Curtis Malik

Personal information
- Born: 26 July 1999 (age 27) Redhill, England
- Website: maliksquash.pro

Sport
- Country: British (English)
- Retired: Active
- Racquet used: Mantis

Men's singles
- Highest ranking: No. 26 (May 2026)
- Current ranking: No. 26 (May 2026)
- Title: 10

Medal record
Men's squash
Representing England
World Team Championships
| Silver medal – second place | 2024 Hong Kong | Team |
European Team Championships
| Gold medal – first place | 2023 Helsinki | Team |
| Gold medal – first place | 2024 Uster | Team |
| Gold medal – first place | 2025 Wrocław | Team |
| Gold medal – first place | 2026 Amsterdam | Team |

= Curtis Malik =

English squash player

Curtis Malik (born 26 July 1999) is an English professional squash player. He reached a career high ranking of 26 in the world during May 2026.

== Career ==
After joining the PSA Tour and reached his first final in 2022, in the Hit and Run Sport Challenger.

By the start of 2022 he had reached the world's top 100 players and won the Holmes Naden Prestbury Squash Open, the Commercial Water Solutions Grange Challenger and the Colin Payne Kent Open. In April 2023, he hit a career best world ranking (at the time) of 53. He was a member of the England team that won the 2023 European Squash Team Championships. In May 2024, Malik helped England win retain the title at the 2024 European Team Championships.

In December 2024, Malik won a silver medal with England, at the 2024 Men's World Team Squash Championships in Hong Kong. In the final he went close to defeating Mazen Hesham in the opening match.
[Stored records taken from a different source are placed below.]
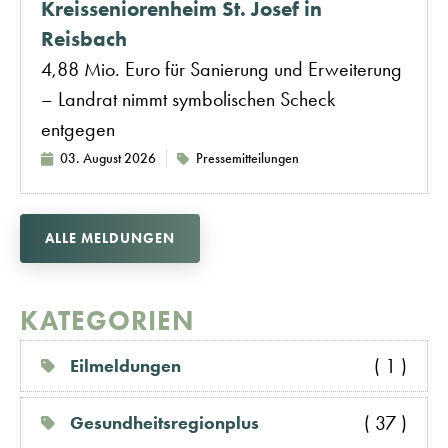
Kreisseniorenheim St. Josef in
Reisbach
4,88 Mio. Euro für Sanierung und Erweiterung
– Landrat nimmt symbolischen Scheck
entgegen
03. August 2026
Pressemitteilungen
ALLE MELDUNGEN
KATEGORIEN
( 1 )
Eilmeldungen
( 37 )
Gesundheitsregionplus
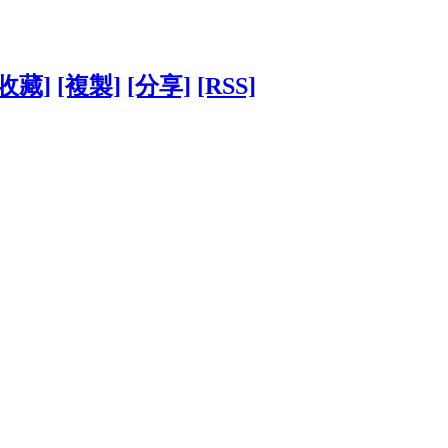
[收藏]
[複製]
[分享]
[RSS]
In March 2025, Malik won his 10th PSA title after securing victory in the Manitoba Open during the 2024–25 PSA Squash Tour. In May 2025, Malik was part of the England team that won the gold medal at the 2025 European Squash Team Championships in Wrocław, Poland and the 2026 European Team Championships in Amsterdam.

== Family ==
His siblings Perry, Torrie, Heston and Bailey are all professional squash players.